■ WORK REQUEST: Search the records for the string "Voir" and report how many lines contain it, with nothing else.

[Saved entries]

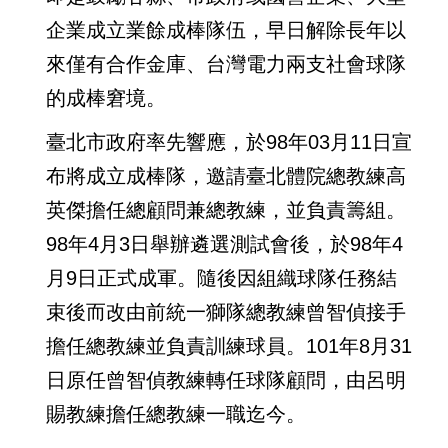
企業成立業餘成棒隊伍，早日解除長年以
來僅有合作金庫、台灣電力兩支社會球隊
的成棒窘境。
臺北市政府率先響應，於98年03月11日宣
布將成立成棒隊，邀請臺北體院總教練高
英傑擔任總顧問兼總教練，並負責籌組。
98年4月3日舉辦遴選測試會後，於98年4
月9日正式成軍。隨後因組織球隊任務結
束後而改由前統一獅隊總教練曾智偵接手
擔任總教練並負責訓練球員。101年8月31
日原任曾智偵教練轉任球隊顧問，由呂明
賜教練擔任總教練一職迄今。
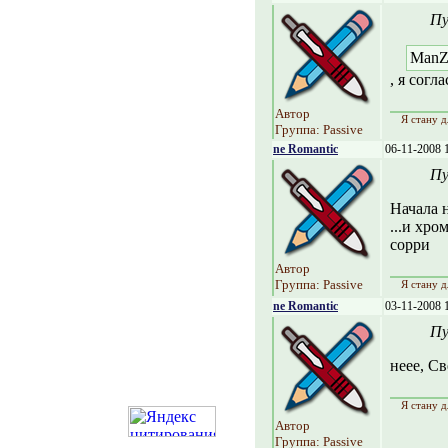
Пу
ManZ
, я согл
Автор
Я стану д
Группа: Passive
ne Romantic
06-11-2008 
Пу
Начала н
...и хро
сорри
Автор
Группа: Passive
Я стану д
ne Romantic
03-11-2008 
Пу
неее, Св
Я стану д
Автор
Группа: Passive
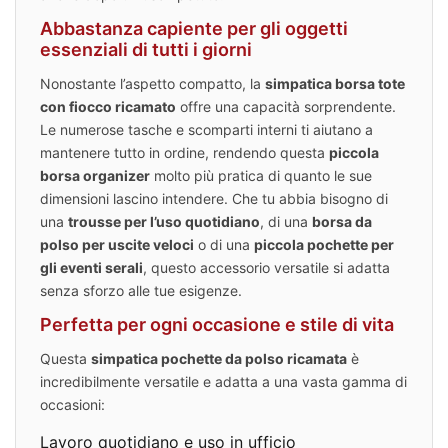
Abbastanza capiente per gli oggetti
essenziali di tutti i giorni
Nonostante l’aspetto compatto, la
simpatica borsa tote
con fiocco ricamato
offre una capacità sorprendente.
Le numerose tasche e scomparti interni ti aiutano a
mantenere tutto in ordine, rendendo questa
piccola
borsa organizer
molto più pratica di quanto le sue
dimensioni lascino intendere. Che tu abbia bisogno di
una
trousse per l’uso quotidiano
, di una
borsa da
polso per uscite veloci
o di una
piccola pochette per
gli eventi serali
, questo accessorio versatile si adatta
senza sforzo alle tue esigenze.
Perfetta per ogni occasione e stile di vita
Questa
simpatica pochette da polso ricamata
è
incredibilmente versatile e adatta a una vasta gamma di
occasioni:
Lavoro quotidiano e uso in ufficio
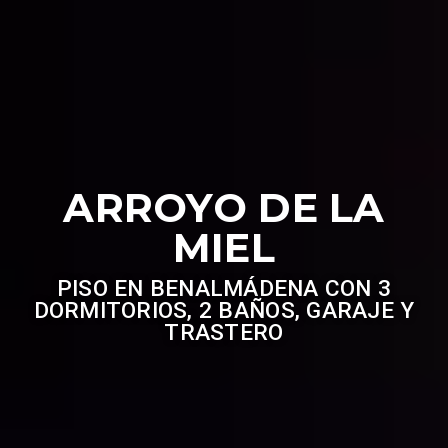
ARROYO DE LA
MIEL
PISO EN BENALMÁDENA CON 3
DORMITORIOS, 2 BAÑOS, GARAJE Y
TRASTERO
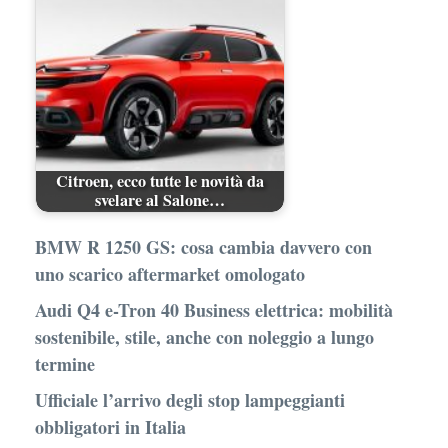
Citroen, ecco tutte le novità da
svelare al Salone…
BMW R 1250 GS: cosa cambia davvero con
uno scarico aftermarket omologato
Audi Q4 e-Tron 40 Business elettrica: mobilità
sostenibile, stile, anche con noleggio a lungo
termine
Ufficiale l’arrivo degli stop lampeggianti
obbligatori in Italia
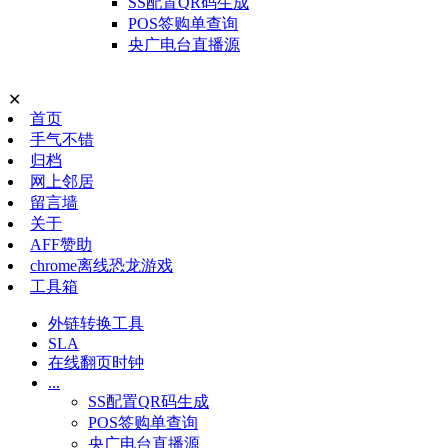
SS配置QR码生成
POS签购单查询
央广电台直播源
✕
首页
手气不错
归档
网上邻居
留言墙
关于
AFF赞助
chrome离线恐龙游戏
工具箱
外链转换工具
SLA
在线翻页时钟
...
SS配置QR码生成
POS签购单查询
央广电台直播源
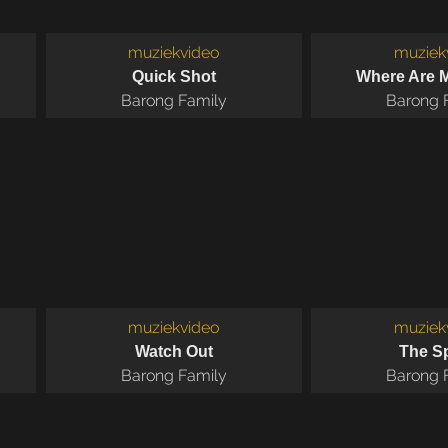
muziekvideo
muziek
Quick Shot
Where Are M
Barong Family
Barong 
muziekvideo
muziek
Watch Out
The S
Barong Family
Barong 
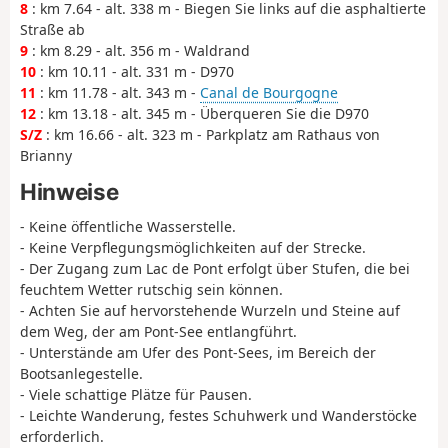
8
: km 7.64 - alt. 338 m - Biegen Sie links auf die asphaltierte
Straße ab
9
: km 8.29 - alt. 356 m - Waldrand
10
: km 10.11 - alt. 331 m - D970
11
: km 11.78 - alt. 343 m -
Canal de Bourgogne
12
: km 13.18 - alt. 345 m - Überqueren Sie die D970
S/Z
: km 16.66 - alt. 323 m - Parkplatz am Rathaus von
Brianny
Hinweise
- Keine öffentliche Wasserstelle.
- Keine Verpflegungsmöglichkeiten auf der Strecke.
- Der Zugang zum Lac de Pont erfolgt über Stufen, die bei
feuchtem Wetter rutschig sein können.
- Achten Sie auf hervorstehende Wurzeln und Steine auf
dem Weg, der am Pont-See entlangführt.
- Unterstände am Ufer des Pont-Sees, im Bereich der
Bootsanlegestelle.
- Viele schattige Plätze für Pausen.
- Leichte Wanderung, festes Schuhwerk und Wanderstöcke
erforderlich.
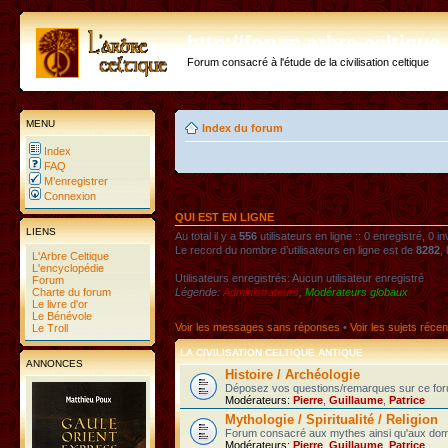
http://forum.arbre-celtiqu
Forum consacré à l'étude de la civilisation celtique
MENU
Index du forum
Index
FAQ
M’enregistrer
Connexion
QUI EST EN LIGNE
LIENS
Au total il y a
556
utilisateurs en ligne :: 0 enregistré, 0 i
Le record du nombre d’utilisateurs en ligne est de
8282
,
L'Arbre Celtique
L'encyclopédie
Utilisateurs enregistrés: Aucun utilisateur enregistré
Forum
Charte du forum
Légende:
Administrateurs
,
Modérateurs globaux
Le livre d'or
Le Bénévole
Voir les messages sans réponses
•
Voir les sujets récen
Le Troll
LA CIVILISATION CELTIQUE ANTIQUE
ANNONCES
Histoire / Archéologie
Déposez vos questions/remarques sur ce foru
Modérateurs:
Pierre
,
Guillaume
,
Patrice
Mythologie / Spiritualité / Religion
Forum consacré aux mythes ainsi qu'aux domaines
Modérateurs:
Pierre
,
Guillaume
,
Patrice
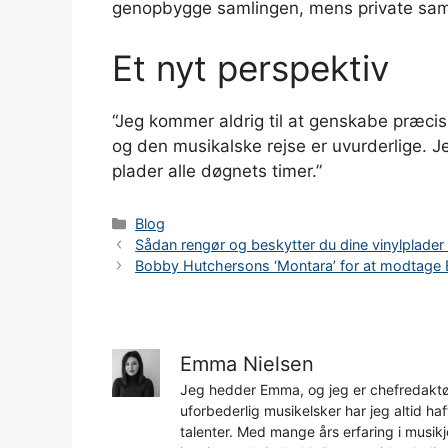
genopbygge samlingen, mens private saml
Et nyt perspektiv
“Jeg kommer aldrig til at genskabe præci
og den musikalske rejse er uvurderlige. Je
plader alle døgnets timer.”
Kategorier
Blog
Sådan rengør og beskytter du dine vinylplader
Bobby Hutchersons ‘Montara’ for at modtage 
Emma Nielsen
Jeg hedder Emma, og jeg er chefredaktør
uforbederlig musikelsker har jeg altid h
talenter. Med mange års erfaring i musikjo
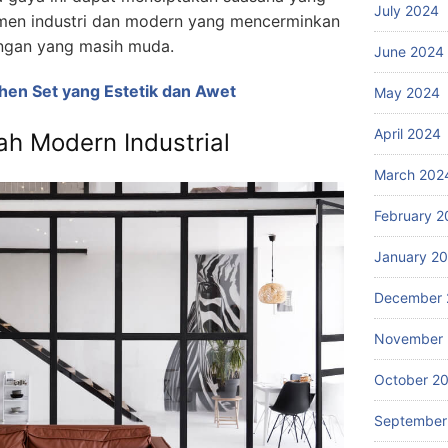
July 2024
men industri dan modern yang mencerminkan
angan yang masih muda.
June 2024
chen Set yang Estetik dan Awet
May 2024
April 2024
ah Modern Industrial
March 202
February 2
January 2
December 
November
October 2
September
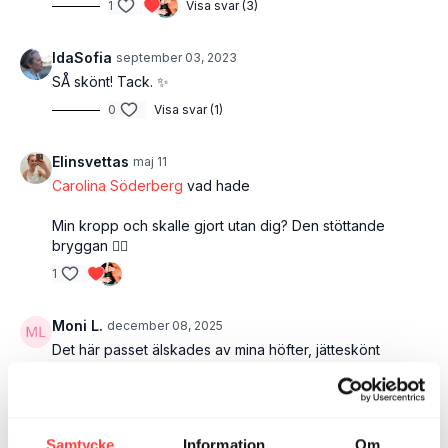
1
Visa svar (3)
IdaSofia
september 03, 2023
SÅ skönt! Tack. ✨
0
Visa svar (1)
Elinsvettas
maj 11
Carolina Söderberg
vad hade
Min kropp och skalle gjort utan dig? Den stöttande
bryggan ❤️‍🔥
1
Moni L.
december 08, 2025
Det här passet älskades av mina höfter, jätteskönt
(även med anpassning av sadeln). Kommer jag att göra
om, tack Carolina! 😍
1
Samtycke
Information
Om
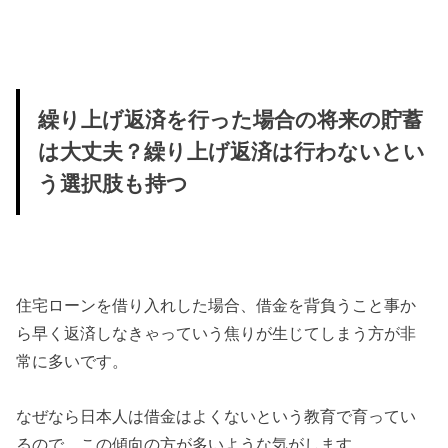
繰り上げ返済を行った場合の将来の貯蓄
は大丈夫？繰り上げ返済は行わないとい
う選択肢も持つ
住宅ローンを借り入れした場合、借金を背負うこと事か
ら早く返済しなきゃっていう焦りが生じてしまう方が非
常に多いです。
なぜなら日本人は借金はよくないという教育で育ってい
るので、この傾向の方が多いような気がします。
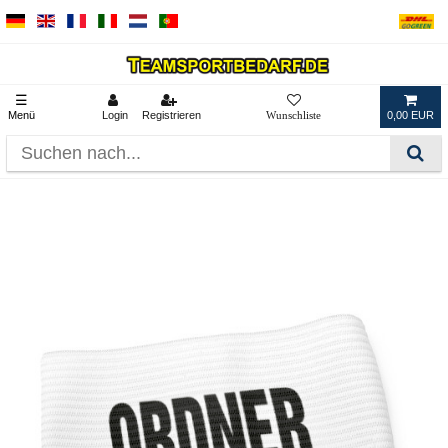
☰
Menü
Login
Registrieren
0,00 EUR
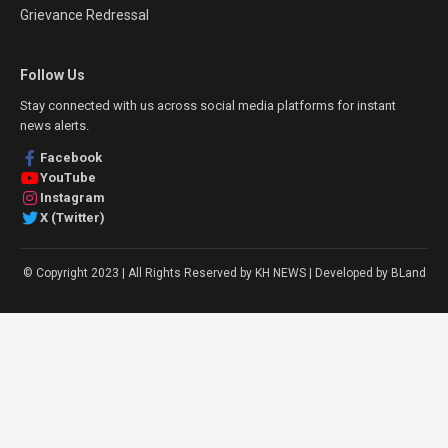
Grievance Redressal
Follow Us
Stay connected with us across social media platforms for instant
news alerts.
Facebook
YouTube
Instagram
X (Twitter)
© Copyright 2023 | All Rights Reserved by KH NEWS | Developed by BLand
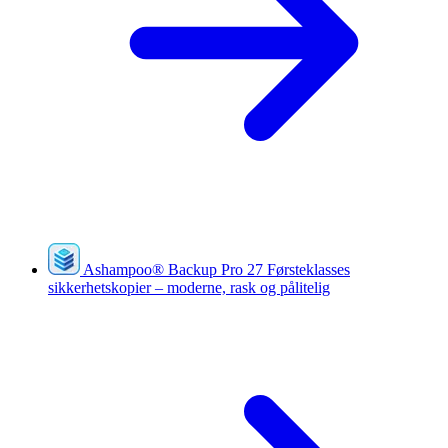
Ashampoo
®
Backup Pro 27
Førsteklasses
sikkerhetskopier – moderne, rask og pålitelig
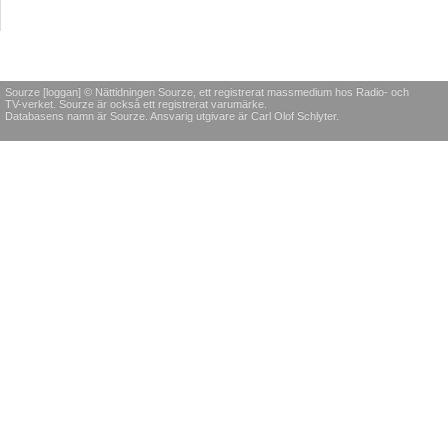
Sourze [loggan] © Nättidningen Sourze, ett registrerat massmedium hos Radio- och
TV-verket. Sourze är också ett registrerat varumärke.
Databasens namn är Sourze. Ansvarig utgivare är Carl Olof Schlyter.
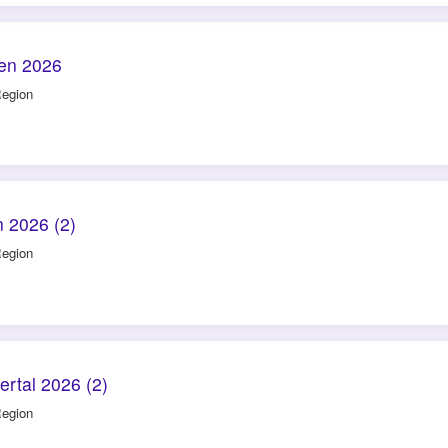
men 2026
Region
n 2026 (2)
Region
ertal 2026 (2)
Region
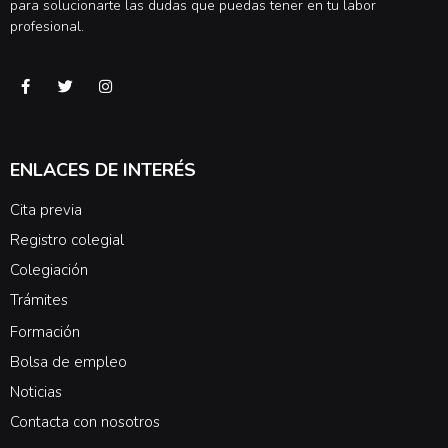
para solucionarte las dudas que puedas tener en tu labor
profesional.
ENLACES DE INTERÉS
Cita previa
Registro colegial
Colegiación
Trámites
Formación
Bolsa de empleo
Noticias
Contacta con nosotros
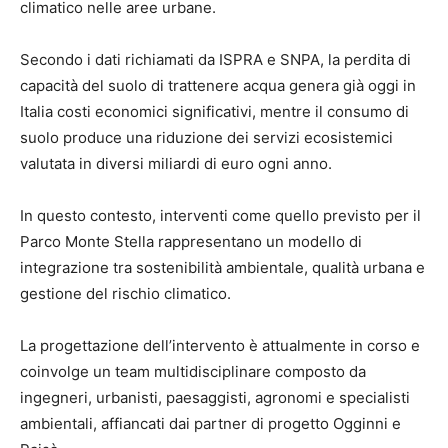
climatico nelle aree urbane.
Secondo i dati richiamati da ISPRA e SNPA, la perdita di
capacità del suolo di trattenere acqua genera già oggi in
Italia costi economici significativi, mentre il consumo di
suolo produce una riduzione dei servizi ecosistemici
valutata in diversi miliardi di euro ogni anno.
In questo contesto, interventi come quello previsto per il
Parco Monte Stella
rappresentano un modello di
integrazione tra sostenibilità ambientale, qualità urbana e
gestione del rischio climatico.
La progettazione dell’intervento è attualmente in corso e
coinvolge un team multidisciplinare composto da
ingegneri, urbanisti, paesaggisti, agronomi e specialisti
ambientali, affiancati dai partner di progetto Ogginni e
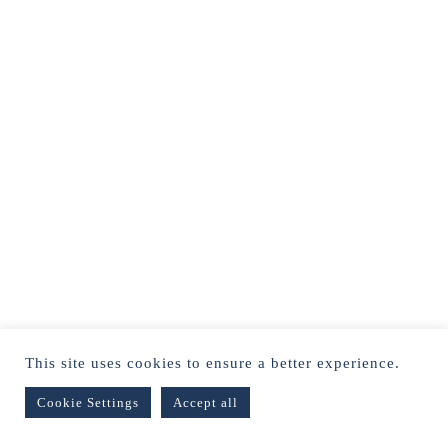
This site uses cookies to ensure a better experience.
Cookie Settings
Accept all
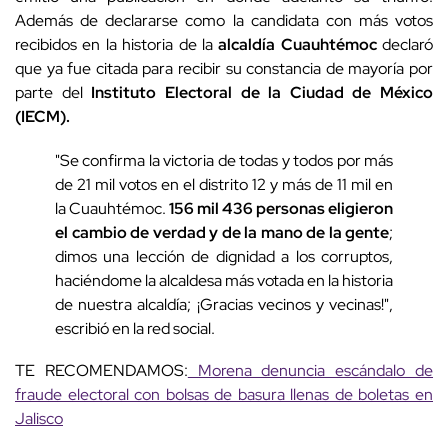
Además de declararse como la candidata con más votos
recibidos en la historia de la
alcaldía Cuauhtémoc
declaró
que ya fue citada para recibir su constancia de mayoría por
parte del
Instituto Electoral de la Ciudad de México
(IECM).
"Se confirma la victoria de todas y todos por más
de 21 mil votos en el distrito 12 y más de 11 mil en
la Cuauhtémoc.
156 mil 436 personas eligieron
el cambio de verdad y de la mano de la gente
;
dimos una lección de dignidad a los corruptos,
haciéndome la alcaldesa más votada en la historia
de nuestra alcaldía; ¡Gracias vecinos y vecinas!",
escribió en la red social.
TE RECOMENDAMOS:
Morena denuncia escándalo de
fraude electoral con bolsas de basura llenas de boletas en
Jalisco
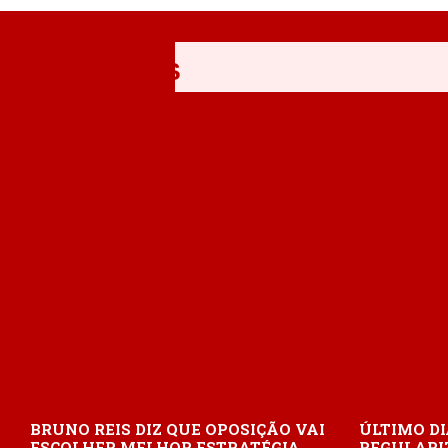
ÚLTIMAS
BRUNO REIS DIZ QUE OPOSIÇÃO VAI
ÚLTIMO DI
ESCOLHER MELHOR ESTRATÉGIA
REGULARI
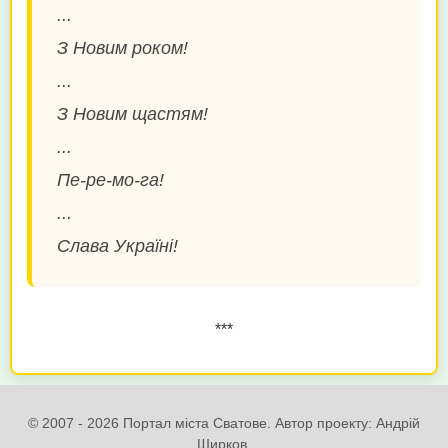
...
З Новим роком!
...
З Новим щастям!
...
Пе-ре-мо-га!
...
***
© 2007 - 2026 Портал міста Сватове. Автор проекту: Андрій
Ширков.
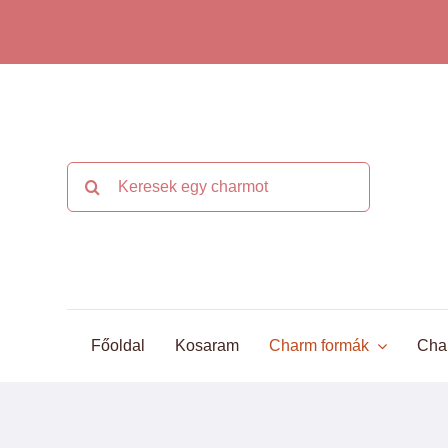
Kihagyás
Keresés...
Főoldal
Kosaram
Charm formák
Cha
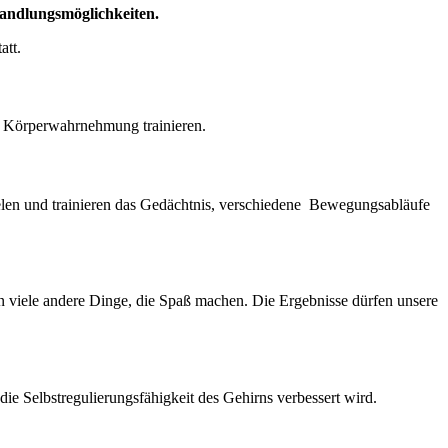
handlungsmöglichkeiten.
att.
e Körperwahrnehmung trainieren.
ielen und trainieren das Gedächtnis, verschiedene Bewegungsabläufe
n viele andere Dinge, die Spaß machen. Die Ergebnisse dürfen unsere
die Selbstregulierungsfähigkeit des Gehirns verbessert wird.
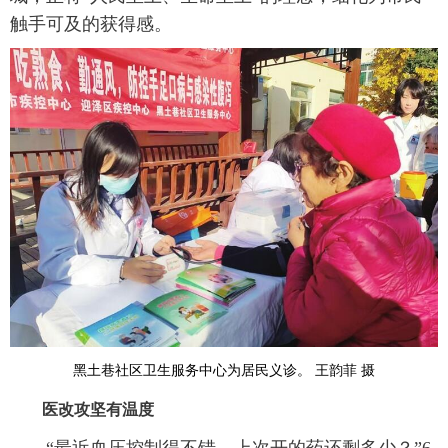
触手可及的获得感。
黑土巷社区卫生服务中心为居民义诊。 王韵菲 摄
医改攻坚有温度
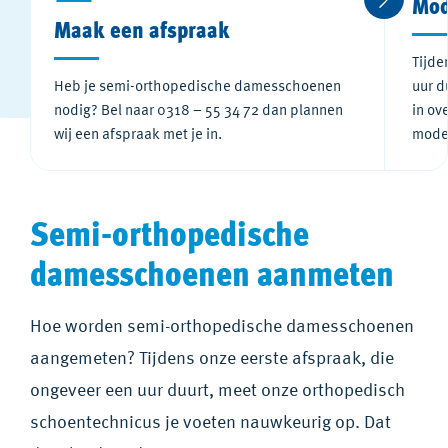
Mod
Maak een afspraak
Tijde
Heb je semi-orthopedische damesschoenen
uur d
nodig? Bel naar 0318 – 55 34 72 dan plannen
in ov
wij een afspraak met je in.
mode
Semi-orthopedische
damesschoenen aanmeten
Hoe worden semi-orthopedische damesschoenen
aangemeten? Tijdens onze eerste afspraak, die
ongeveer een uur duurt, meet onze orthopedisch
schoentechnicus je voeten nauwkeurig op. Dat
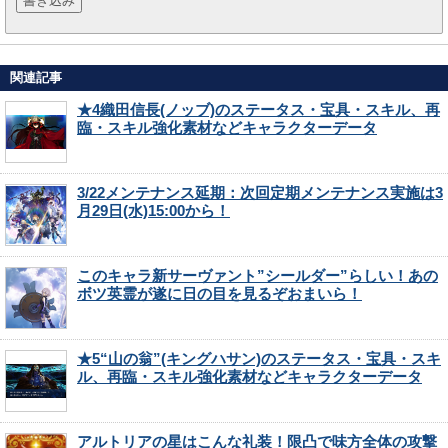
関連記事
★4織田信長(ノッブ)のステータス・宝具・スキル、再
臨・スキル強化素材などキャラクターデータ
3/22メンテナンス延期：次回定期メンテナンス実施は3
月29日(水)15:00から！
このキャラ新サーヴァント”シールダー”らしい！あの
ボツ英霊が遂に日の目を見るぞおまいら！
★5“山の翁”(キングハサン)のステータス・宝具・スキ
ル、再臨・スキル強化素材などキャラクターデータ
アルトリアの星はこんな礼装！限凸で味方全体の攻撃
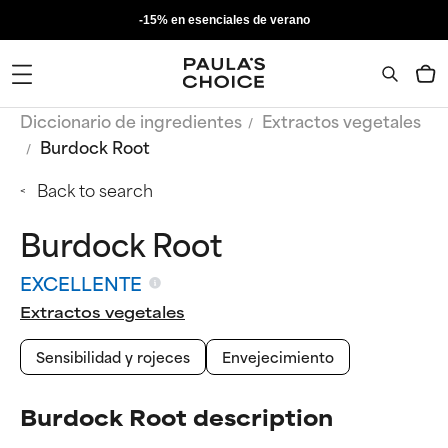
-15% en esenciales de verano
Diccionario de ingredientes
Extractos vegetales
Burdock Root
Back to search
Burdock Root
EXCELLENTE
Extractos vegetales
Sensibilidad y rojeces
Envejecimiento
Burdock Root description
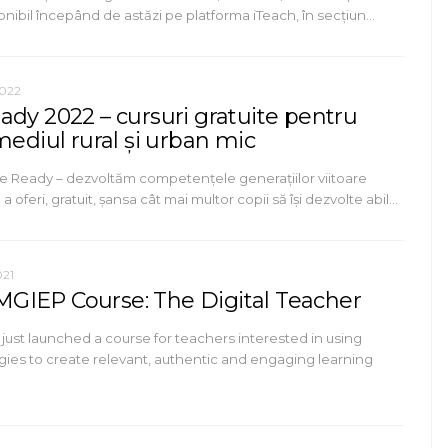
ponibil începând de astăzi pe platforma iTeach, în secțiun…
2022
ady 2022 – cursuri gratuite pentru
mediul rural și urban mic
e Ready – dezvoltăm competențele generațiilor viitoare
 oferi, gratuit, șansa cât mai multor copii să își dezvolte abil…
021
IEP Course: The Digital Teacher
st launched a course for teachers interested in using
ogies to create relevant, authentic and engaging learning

■ RESULT OF THE EXERCISE: 2